:: ASSIGNMENT ::
Skip the images and repeat every entry word for word.

:: PROVIDED MATERIAL ::
####################
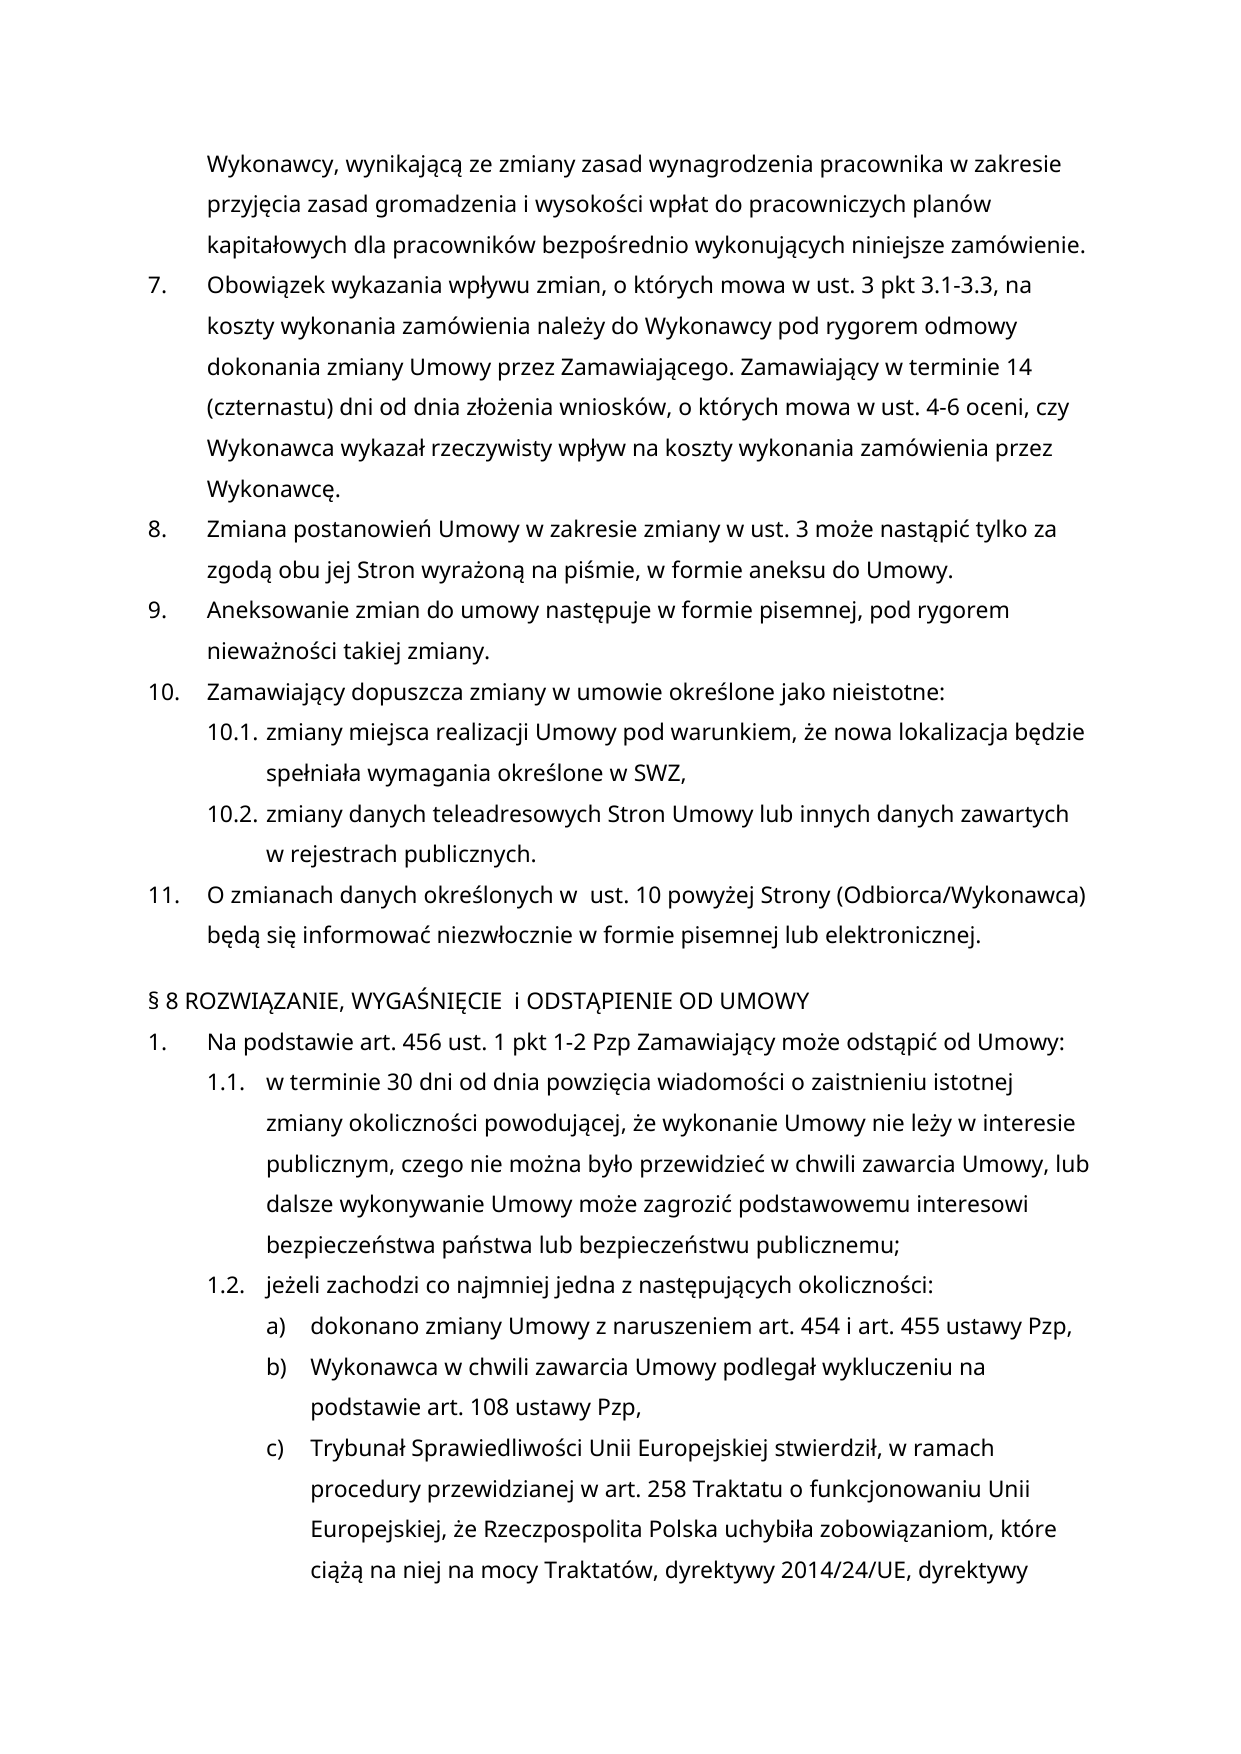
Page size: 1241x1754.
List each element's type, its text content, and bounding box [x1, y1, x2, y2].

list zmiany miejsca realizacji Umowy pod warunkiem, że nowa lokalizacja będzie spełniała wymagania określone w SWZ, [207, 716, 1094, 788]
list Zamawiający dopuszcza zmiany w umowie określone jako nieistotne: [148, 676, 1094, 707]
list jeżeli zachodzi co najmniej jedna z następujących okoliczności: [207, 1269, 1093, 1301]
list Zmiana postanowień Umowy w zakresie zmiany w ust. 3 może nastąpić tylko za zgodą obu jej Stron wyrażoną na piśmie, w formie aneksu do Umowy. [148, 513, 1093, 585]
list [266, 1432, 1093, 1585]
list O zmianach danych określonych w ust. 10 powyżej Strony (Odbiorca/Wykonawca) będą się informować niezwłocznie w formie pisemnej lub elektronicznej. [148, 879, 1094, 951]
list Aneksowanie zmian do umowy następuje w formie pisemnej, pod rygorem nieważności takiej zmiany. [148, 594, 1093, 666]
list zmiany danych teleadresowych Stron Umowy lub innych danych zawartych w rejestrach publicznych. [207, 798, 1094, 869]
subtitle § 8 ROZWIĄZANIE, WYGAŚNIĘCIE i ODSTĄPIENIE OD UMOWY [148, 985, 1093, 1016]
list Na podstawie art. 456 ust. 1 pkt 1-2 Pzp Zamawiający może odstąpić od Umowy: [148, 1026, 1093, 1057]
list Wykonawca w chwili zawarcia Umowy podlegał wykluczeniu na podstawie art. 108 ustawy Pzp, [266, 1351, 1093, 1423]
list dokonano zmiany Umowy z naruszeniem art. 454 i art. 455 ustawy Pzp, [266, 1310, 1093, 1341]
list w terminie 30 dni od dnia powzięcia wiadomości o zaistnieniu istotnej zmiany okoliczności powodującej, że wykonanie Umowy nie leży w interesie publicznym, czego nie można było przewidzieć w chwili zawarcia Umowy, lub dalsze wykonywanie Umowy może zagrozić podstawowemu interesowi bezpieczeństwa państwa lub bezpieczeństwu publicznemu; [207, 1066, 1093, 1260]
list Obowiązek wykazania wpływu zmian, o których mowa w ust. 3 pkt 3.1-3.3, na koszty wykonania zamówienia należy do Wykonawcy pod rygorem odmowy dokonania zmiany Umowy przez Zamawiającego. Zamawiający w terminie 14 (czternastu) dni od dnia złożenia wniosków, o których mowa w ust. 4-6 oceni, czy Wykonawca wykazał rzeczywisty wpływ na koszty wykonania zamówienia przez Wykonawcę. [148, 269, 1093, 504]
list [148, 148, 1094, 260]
####################
:: YOUR SOLUTION ::
Page size: 1241x1754.
List each element's type, its text content, and bounding box [x1, y1, x2, y2].

list zmiany miejsca realizacji Umowy pod warunkiem, że nowa lokalizacja będzie spełniała wymagania określone w SWZ, [207, 716, 1094, 788]
list Zamawiający dopuszcza zmiany w umowie określone jako nieistotne: [148, 676, 1094, 707]
list jeżeli zachodzi co najmniej jedna z następujących okoliczności: [207, 1269, 1093, 1301]
list Zmiana postanowień Umowy w zakresie zmiany w ust. 3 może nastąpić tylko za zgodą obu jej Stron wyrażoną na piśmie, w formie aneksu do Umowy. [148, 513, 1093, 585]
list [266, 1432, 1093, 1585]
list O zmianach danych określonych w ust. 10 powyżej Strony (Odbiorca/Wykonawca) będą się informować niezwłocznie w formie pisemnej lub elektronicznej. [148, 879, 1094, 951]
list Aneksowanie zmian do umowy następuje w formie pisemnej, pod rygorem nieważności takiej zmiany. [148, 594, 1093, 666]
list zmiany danych teleadresowych Stron Umowy lub innych danych zawartych w rejestrach publicznych. [207, 798, 1094, 869]
subtitle § 8 ROZWIĄZANIE, WYGAŚNIĘCIE i ODSTĄPIENIE OD UMOWY [148, 985, 1093, 1016]
list Na podstawie art. 456 ust. 1 pkt 1-2 Pzp Zamawiający może odstąpić od Umowy: [148, 1026, 1093, 1057]
list Wykonawca w chwili zawarcia Umowy podlegał wykluczeniu na podstawie art. 108 ustawy Pzp, [266, 1351, 1093, 1423]
list dokonano zmiany Umowy z naruszeniem art. 454 i art. 455 ustawy Pzp, [266, 1310, 1093, 1341]
list w terminie 30 dni od dnia powzięcia wiadomości o zaistnieniu istotnej zmiany okoliczności powodującej, że wykonanie Umowy nie leży w interesie publicznym, czego nie można było przewidzieć w chwili zawarcia Umowy, lub dalsze wykonywanie Umowy może zagrozić podstawowemu interesowi bezpieczeństwa państwa lub bezpieczeństwu publicznemu; [207, 1066, 1093, 1260]
list Obowiązek wykazania wpływu zmian, o których mowa w ust. 3 pkt 3.1-3.3, na koszty wykonania zamówienia należy do Wykonawcy pod rygorem odmowy dokonania zmiany Umowy przez Zamawiającego. Zamawiający w terminie 14 (czternastu) dni od dnia złożenia wniosków, o których mowa w ust. 4-6 oceni, czy Wykonawca wykazał rzeczywisty wpływ na koszty wykonania zamówienia przez Wykonawcę. [148, 269, 1093, 504]
list [148, 148, 1094, 260]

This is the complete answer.